Henrik Dam (Full name Carl Peter Henrik Dam) (21 February 1895 – 17 April 1976) was a Danish biochemist and physiologist.
He was awarded the Nobel Prize in Medicine in 1943 for joint work with Edward Doisy work in discovering vitamin K and its role in human physiology. Dam's key experiment involved feeding a cholesterol-free
diet to chickens. The chickens began hemorrhaging and bleeding
uncontrollably after a few weeks. Dam isolated the dietary substance
needed for blood clotting and called it the "coagulation vitamin", which
became shortened to vitamin K.
He was born and died in Copenhagen.
He received an undergraduate degree in chemistry from the Copenhagen Polytechnic Institute (now the Technical University of Denmark)

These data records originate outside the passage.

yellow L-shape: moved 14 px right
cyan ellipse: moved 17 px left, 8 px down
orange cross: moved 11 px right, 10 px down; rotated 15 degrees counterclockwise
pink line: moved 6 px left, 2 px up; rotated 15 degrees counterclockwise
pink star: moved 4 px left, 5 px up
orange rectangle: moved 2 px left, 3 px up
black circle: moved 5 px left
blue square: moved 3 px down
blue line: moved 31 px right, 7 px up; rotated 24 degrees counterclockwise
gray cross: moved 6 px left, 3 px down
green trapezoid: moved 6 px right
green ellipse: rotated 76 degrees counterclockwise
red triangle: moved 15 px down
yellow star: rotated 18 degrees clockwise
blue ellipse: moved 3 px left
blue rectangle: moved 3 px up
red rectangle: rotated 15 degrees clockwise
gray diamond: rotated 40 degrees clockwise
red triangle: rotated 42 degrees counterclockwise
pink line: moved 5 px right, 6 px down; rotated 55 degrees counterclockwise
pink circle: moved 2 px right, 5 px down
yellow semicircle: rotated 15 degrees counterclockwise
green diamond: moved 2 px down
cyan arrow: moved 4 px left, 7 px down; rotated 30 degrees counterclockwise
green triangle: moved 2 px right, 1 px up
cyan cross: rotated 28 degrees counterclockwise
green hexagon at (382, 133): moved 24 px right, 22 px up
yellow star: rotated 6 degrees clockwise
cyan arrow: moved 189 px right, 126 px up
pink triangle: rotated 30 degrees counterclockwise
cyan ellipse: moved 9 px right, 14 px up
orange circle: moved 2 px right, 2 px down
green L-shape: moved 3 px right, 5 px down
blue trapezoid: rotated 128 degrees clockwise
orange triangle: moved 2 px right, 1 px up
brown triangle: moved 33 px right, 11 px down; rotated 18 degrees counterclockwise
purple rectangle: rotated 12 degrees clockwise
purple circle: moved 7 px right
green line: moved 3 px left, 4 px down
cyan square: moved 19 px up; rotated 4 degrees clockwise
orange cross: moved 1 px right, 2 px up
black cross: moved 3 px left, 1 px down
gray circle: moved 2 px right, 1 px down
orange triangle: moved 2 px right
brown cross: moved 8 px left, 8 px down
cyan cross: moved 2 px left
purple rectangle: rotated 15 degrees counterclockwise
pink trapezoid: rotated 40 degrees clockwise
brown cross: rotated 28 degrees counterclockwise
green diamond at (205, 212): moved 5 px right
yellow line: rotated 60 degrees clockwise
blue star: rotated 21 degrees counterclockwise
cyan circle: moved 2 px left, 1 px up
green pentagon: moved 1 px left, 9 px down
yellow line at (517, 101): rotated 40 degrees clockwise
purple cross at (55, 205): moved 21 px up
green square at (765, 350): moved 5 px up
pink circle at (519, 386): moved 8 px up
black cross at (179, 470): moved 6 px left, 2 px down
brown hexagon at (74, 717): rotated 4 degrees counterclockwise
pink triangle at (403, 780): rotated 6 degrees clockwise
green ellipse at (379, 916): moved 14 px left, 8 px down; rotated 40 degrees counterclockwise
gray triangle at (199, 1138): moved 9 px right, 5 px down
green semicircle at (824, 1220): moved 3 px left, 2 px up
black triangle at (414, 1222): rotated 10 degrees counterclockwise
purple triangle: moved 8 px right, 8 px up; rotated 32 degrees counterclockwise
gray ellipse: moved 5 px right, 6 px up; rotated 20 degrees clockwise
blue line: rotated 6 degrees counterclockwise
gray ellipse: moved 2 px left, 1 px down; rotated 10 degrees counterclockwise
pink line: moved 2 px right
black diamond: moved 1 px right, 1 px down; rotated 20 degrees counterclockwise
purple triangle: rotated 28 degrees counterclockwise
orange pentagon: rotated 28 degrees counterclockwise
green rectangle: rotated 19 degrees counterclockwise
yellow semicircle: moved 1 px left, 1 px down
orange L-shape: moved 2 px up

in 1920, and was appointed as assistant instructor in chemistry at the
School of Agriculture and Veterinary Medicine. By 1923 he had attained
the post of instructor in biochemistry at Copenhagen University's
Physiological Laboratory. He studied microchemistry at the University of Graz under Fritz Pregl
in 1925, but returned to Copenhagen University, where he was appointed
as an assistant professor at the Institute of Biochemistry in 1928, and
assistant professor in 1929. During his time as professor at Copenhagen
University he spent some time working abroad, and in 1934 submitted a
thesis entitled Nogle Undersøgelser over Sterinernes Biologiske Betydning
(Some investigations on the biological significance of the sterines) to
Copenhagen University, and received the degree of Ph.D. in
biochemistry.
Between 1942–1945 he was a Senior Research Associate at the University of Rochester; it was during this period that he was awarded the 1943 Nobel Prize for Physiology or Medicine.